Recurrent symptomatic heart failure in patients with a history of PPCM and recovered left ventricular function has been attributed to a physiological increase in blood volume, stroke volume and heart rate during pregnancy. These haemodynamic changes are expected to cause symptomatic deterioration in patients with persistent subclinical myocardial dysfunction, which may exist even in patients with apparent recovery of left ventricular function. However, a significant depression of left ventricular function associated with subsequent pregnancy suggests that worsening of symptoms may also be due to the underlying idiopathic process responsible for the development of the cardiomyopathy in the previous pregnancy [33].
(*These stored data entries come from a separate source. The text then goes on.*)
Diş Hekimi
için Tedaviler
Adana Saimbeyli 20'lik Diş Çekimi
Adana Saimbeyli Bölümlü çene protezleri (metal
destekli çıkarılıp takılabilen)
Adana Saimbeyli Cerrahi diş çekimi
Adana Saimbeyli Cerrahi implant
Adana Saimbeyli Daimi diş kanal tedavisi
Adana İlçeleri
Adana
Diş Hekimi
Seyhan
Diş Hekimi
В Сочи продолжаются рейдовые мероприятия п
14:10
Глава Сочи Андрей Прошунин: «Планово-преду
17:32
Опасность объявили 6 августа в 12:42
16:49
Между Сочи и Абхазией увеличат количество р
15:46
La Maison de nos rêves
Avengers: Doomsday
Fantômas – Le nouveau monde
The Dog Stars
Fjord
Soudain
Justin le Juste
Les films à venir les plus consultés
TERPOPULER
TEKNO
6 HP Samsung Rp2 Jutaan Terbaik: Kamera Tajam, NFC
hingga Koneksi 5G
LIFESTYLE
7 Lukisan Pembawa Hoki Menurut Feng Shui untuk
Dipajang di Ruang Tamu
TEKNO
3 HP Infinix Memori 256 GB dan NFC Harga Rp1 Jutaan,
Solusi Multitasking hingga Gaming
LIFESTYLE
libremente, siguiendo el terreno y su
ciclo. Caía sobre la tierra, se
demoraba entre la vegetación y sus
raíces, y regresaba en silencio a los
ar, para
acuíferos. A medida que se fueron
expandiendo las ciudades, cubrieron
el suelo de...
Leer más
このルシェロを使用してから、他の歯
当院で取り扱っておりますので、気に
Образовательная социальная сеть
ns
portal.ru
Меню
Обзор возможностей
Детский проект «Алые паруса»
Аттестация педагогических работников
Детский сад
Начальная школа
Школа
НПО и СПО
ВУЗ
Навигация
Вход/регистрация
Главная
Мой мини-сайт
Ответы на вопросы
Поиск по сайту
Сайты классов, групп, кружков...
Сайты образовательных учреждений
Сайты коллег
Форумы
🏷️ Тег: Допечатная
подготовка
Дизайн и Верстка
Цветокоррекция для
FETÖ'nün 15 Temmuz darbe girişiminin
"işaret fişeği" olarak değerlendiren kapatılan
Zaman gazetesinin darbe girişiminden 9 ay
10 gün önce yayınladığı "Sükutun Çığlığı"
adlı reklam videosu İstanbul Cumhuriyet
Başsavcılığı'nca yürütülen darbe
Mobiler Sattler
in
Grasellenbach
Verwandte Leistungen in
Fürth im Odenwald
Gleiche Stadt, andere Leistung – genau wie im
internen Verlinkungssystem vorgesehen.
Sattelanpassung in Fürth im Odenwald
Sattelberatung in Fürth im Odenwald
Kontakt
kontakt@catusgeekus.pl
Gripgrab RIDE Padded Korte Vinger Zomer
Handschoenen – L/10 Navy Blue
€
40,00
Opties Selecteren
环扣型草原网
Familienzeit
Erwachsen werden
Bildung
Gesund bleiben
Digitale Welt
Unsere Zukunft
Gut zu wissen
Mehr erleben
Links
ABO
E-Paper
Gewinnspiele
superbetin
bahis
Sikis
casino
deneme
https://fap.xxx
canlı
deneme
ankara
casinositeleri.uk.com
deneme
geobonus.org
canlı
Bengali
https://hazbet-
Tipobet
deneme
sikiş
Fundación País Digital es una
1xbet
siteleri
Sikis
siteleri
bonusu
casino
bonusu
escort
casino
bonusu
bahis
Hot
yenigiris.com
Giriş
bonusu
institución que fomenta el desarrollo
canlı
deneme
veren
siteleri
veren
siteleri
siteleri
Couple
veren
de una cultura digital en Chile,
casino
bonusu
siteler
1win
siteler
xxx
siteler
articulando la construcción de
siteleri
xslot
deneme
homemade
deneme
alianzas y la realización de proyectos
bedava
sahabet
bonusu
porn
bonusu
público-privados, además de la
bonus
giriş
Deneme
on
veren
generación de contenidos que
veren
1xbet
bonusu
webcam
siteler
If a patient with a previous PPCM becomes pregnant again, β-blockers can be used safely. Beta-1-selective blockers are preferable, since these agents are less likely to interfere with β-2-mediated uterine relaxation and peripheral vasodilatation. After the first trimester of a subsequent pregnancy, ACE inhibitors should not be used [3]. As already mentioned, there might be a role for bromocriptine in patients with PPCM and subsequent pregnancies, but this awaits substantiation by larger trials [20].

Conclusion

Peripartum cardiomyopathy is a rare form of dilated cardiomyopathy with left ventricular systolic dysfunction that affects women in late pregnancy or in the puerperium. The incidence of PPCM is unknown. Basic research suggests a role for bromocriptine in the prevention of this potentially fatal disease, but randomised clinical trials are lacking. We therefore have the intention to start a national database for PPCM patients. This will be useful for gathering epidemiological information to determine the magnitude of the problem. In addition, the database will serve as a depository for tissue and blood samples to answer fundamental questions on the pathogenesis. Furthermore, it will allow us to initiate randomised trials to investigate the optimal treatment for this disease.